• _What you need to do_
Decide whether each statement below agrees with the mailing list thread on documentation, answering yes or no and quoting the deciding words of the thread: (a) Colin Paice's product had both a user guide and a reference guide. (b) Andrew Rowley reports that his AI queries on mainframe topics were sometimes correct. (c) Lennie Bradshaw states that the AI is not always right.

• _Passage given_
* begin *

Maybe the SCP documentation. What is more common is that the documentation for 
a component has incorrect or misleading text about another component. Taking 
away the RCF address doesn't help.


-- 
Shmuel (Seymour J.) Metz
http://mason.gmu.edu/~smetz3
עַם יִשְׂרָאֵל חַי
נֵ֣צַח יִשְׂרָאֵ֔ל לֹ֥א יְשַׁקֵּ֖ר



________________________________________
From: IBM Mainframe Discussion List <[email protected]> on behalf of 
Colin Paice <[email protected]>
Sent: Monday, May 26, 2025 5:08 AM
To: [email protected] <[email protected]>
Subject: Re: RTFM


External Message: Use Caution


One problem with documentation is often it is written by experts for
experts  "here is all we know about..."  rather than task based.   "So you
want to do ...  here is the info you need, with links to the parameters"
.    The task based also needs "and when it doesn't work ...  try the
following". Writing good documentation is hard.

I worked on a product where there were hundreds of options - but only a
handful were important.   We had a user guide and a reference guide which
made it a bit easier.  Other area's I've recently worked with just have the
reference guide (of all the options).

Colin

On Mon, 26 May 2025 at 09:49, Martin Packer <[email protected]>
wrote:

> Periodically I test Generative AI with stuff I darned well know about. I’m
> still unimpressed.
>
> Oh well, accuracy seems to be deprecated  in favour of expedience.
>
> Cheers, Martin
>
> From: IBM Mainframe Discussion List <[email protected]> on behalf
> of Andrew Rowley <[email protected]>
> Date: Sunday, 25 May 2025 at 23:56
> To: [email protected] <[email protected]>
> Subject: [EXTERNAL] Re: RTFM
> On 26/05/2025 3:31 am, Lennie Bradshaw wrote:
> > I have found AI to be really useful in negotiating the wealth of IBM
> documentation. I can ask AI a question that is pretty detailed and get a
> meaningful response. It is not always right, but I can then discuss it and
> refine it with the AI and find the correct answer.
>
> My attempts to use AI for mainframe related stuff have yielded 100%
> wrong answers. Some have been quite convincing and taken some research
> to find it's wrong, but still 100% wrong.
>
> Non-mainframe stuff I would say the rate is about 50%.

* end *

Data items:

* begin *

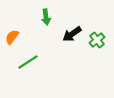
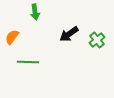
green arrow: moved 11 px left, 5 px up
black arrow: moved 3 px left
green line: rotated 35 degrees clockwise
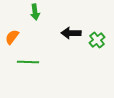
black arrow: moved 2 px right, 1 px up; rotated 36 degrees clockwise
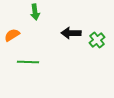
orange semicircle: moved 2 px up; rotated 21 degrees clockwise
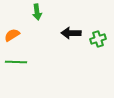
green arrow: moved 2 px right
green cross: moved 1 px right, 1 px up; rotated 21 degrees clockwise
green line: moved 12 px left
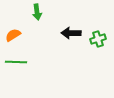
orange semicircle: moved 1 px right
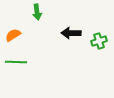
green cross: moved 1 px right, 2 px down
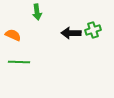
orange semicircle: rotated 56 degrees clockwise
green cross: moved 6 px left, 11 px up
green line: moved 3 px right
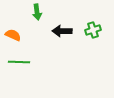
black arrow: moved 9 px left, 2 px up
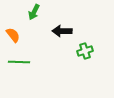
green arrow: moved 3 px left; rotated 35 degrees clockwise
green cross: moved 8 px left, 21 px down
orange semicircle: rotated 28 degrees clockwise
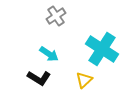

* end *

• _Solved problem_
(a) Yes: "We had a user guide and a reference guide"
(b) No: "but still 100% wrong."
(c) Yes: "It is not always right"